The stranger drew to a halt in the yard, surrounded by a cloud of dust that his mount had kicked up, and demanded that the lord or steward or whoever held this manor come out to greet him, for he had been sent by Eadgar himself. As soon as he said that, there was a great commotion. Word was passed around, and everyone set down their tools and whatever it was they were supposed to be doing, and flocked to see this man and hear what he had come to say. Skalpi was out with Orm and ?lfric riding Heldeby’s bounds, as they did every week, examining fences and hedges that might need repairing, drove roads and tracks that needed to be cleared of brambles and nettles, which were always encroaching and making passage difficult for travellers. I sent someone out to look for them and bring them back while I stepped forward and told him plainly that in the meantime the stranger should address himself to me, the Lady Merewyn, Skalpi’s wife and head of his household.
He looked at me down his nose, from atop his white horse. I guessed he was unmarried since he was clearly not used to being spoken to in that way by a woman or to showing her any courtesy. But everyone was clamouring for him to speak, pressing close on every side, and so, puffed up with his own self-importance, he gave in. He called himself Ascytel and said that he was a staller in King Eadgar’s service. Not ?theling but king. That was the first time I’d ever heard him called by that title, his real title, and it sounded strange, although it probably shouldn’t have, given that many people say that it was his right by birth. Ascytel said that he had travelled across field and fell, brook and marsh and moor, that he had come from beyond the old wall in the far north, where a host was gathering. Gathering, he said, for another campaign. Another attempt to take back the kingdom from the invaders who sullied the earth with our blood. Many had died at Eoferwic, but many more still lived, he said, and they were determined that one defeat should not be the end of their ambitions. King Eadgar was sending word throughout the land, sending men like him, like Ascytel, into each shire, each wapentake, each manor, to rally support among the English. Sending the message that we were not defeated, that the rebels’ fire was undimmed, and that despite all the hardships they had suffered, the struggle still went on.
We could yet wrest the crown from the usurper’s brow, he said. We could yet strike him down and drive the Normans from these shores. To do that, though, Eadgar needed our help. He needed the help of every able-bodied man in England. Every man who already possessed a shield or helmet, his own shirt of leather or of mail, and even those who were lacking. If he knew how to wield an axe or sword or seax, if he knew how to thrust and trap and cut, if he had fought before, then so much the better, but if he did not and had not, it didn’t matter. As long as he had hands with which to hold spear or spade or hoe, and feet with which he was willing to march for victory and in the name of the kingdom, in the name of the English people, that proud and ancient race, that was what counted.
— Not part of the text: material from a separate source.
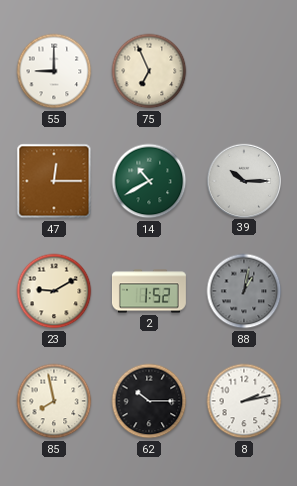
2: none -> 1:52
Even then I remember thinking it was madness. A man from every carucate of land – that was what was required by kings in times of war, according to both the law and ancient custom. Heldeby was ten carucates in size, and we could manage without that many men if they went away to fight. Not easily, because the others would have to take on their work, but it could be done. If we willingly gave up every able-bodied man, though, or half or even one third of them, what were we to do if they still had not returned by harvest-time? How did Ascytel expect us to keep up the manor? To feed ourselves? Surely he didn’t expect us to starve for the rebellion’s sake?
But when I asked him he only shrugged. ‘This is what I’ve been told to tell you,’ he said, and that was all he would say to me, insisting that the rest he must discuss with my husband and my husband alone.
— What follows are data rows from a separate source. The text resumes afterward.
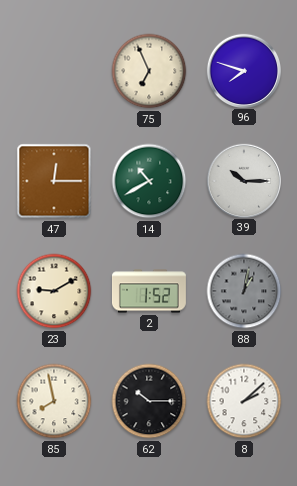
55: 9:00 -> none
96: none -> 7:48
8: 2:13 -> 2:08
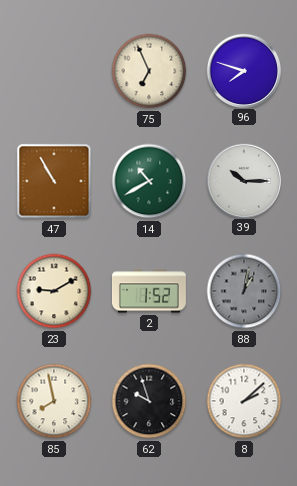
47: 12:15 -> 10:55
62: 10:15 -> 9:57
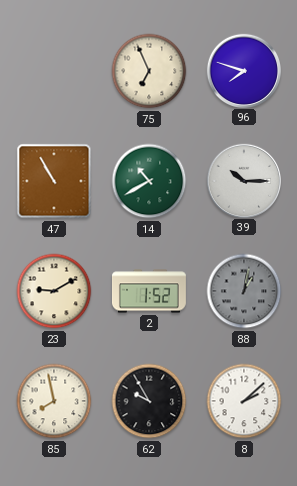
62: 9:57 -> 9:55
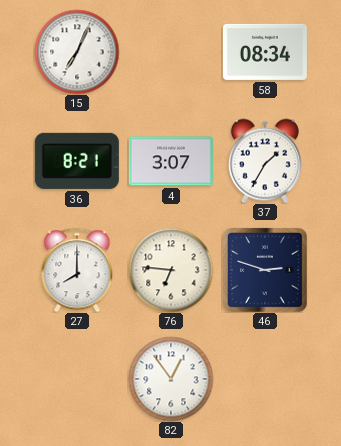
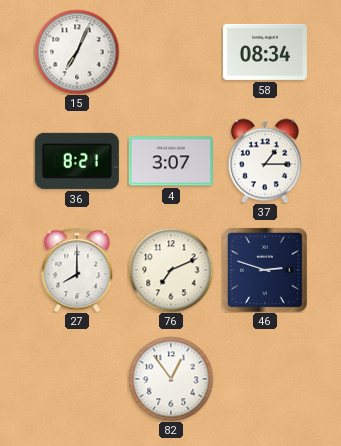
37: 1:35 -> 1:15
76: 6:46 -> 7:11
Skalpi returned soon after that, and they went to his chamber, where they had long discussions which I was not invited to attend. These were matters of war, Skalpi said, and should be talked over between men. And they did talk. For over an hour they talked, before finally they emerged and Ascytel mounted his stallion and rode off to the next manor and the one beyond that and the one beyond that, with the same message for all of them.
‘What did you say to him?’ I asked Skalpi when our visitor was no more than a white dot disappearing over the brow of the hill.
‘I said what I had to,’ he said, tight-lipped. He clearly didn’t want to speak any further, but he was mistaken if he thought I was going to leave it at that.
There was a stiffness to his bearing that I didn’t like as he went back inside the hall.
‘And what was that?’ I asked.
‘I promised ten men, because that’s what I owe. The strongest and the fittest because they’re the ones most likely to make it back.’
‘No more than ten?’
‘That’s what I promised,’ he said and then hesitated, but when I pressed him he went on: ‘I’m not going to force any man to go who doesn’t want to, but at the same time I won’t deny anyone who’s able and willing the chance to take up arms and join us. Ascytel was right about that much. We need every spear we can muster, if we’re to have any chance of defeating the foreigners.’
I remember the feeling in my stomach at that moment. ‘“We”?’ I echoed, my voice small.
He placed his hands upon my shoulders and looked straight at me. ‘If we lose this war, we will lose everything else as well. I can’t stand aside while others risk their lives on my behalf. I might be old but I can still ride and I can still lead men. I know what it means to fight in the shield wall. So you must see that if Eadgar is marching, then I must march too.’